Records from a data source
======
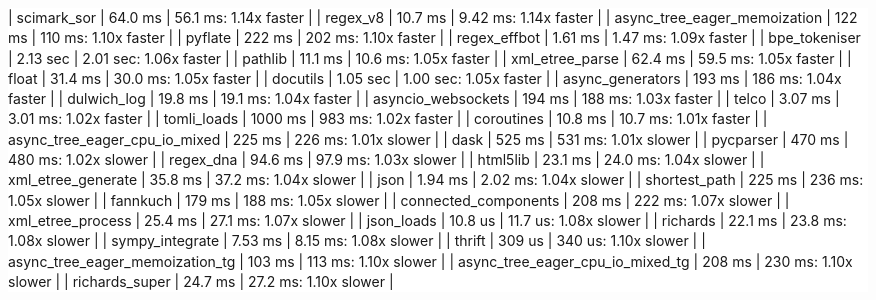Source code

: | scimark_sor                      | 64.0 ms                                                        | 56.1 ms: 1.14x faster                                                   |
| regex_v8                         | 10.7 ms                                                        | 9.42 ms: 1.14x faster                                                   |
| async_tree_eager_memoization     | 122 ms                                                         | 110 ms: 1.10x faster                                                    |
| pyflate                          | 222 ms                                                         | 202 ms: 1.10x faster                                                    |
| regex_effbot                     | 1.61 ms                                                        | 1.47 ms: 1.09x faster                                                   |
| bpe_tokeniser                    | 2.13 sec                                                       | 2.01 sec: 1.06x faster                                                  |
| pathlib                          | 11.1 ms                                                        | 10.6 ms: 1.05x faster                                                   |
| xml_etree_parse                  | 62.4 ms                                                        | 59.5 ms: 1.05x faster                                                   |
| float                            | 31.4 ms                                                        | 30.0 ms: 1.05x faster                                                   |
| docutils                         | 1.05 sec                                                       | 1.00 sec: 1.05x faster                                                  |
| async_generators                 | 193 ms                                                         | 186 ms: 1.04x faster                                                    |
| dulwich_log                      | 19.8 ms                                                        | 19.1 ms: 1.04x faster                                                   |
| asyncio_websockets               | 194 ms                                                         | 188 ms: 1.03x faster                                                    |
| telco                            | 3.07 ms                                                        | 3.01 ms: 1.02x faster                                                   |
| tomli_loads                      | 1000 ms                                                        | 983 ms: 1.02x faster                                                    |
| coroutines                       | 10.8 ms                                                        | 10.7 ms: 1.01x faster                                                   |
| async_tree_eager_cpu_io_mixed    | 225 ms                                                         | 226 ms: 1.01x slower                                                    |
| dask                             | 525 ms                                                         | 531 ms: 1.01x slower                                                    |
| pycparser                        | 470 ms                                                         | 480 ms: 1.02x slower                                                    |
| regex_dna                        | 94.6 ms                                                        | 97.9 ms: 1.03x slower                                                   |
| html5lib                         | 23.1 ms                                                        | 24.0 ms: 1.04x slower                                                   |
| xml_etree_generate               | 35.8 ms                                                        | 37.2 ms: 1.04x slower                                                   |
| json                             | 1.94 ms                                                        | 2.02 ms: 1.04x slower                                                   |
| shortest_path                    | 225 ms                                                         | 236 ms: 1.05x slower                                                    |
| fannkuch                         | 179 ms                                                         | 188 ms: 1.05x slower                                                    |
| connected_components             | 208 ms                                                         | 222 ms: 1.07x slower                                                    |
| xml_etree_process                | 25.4 ms                                                        | 27.1 ms: 1.07x slower                                                   |
| json_loads                       | 10.8 us                                                        | 11.7 us: 1.08x slower                                                   |
| richards                         | 22.1 ms                                                        | 23.8 ms: 1.08x slower                                                   |
| sympy_integrate                  | 7.53 ms                                                        | 8.15 ms: 1.08x slower                                                   |
| thrift                           | 309 us                                                         | 340 us: 1.10x slower                                                    |
| async_tree_eager_memoization_tg  | 103 ms                                                         | 113 ms: 1.10x slower                                                    |
| async_tree_eager_cpu_io_mixed_tg | 208 ms                                                         | 230 ms: 1.10x slower                                                    |
| richards_super                   | 24.7 ms                                                        | 27.2 ms: 1.10x slower                                                   |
======
Beginning at the line above with "10.6 ms: 1.05x" and finishing at the line with "30.0 ms: 1.05x", return each line exactly and return nothing else.

SOLUTION TO THIS PROBLEM
| pathlib                          | 11.1 ms                                                        | 10.6 ms: 1.05x faster                                                   |
| xml_etree_parse                  | 62.4 ms                                                        | 59.5 ms: 1.05x faster                                                   |
| float                            | 31.4 ms                                                        | 30.0 ms: 1.05x faster                                                   |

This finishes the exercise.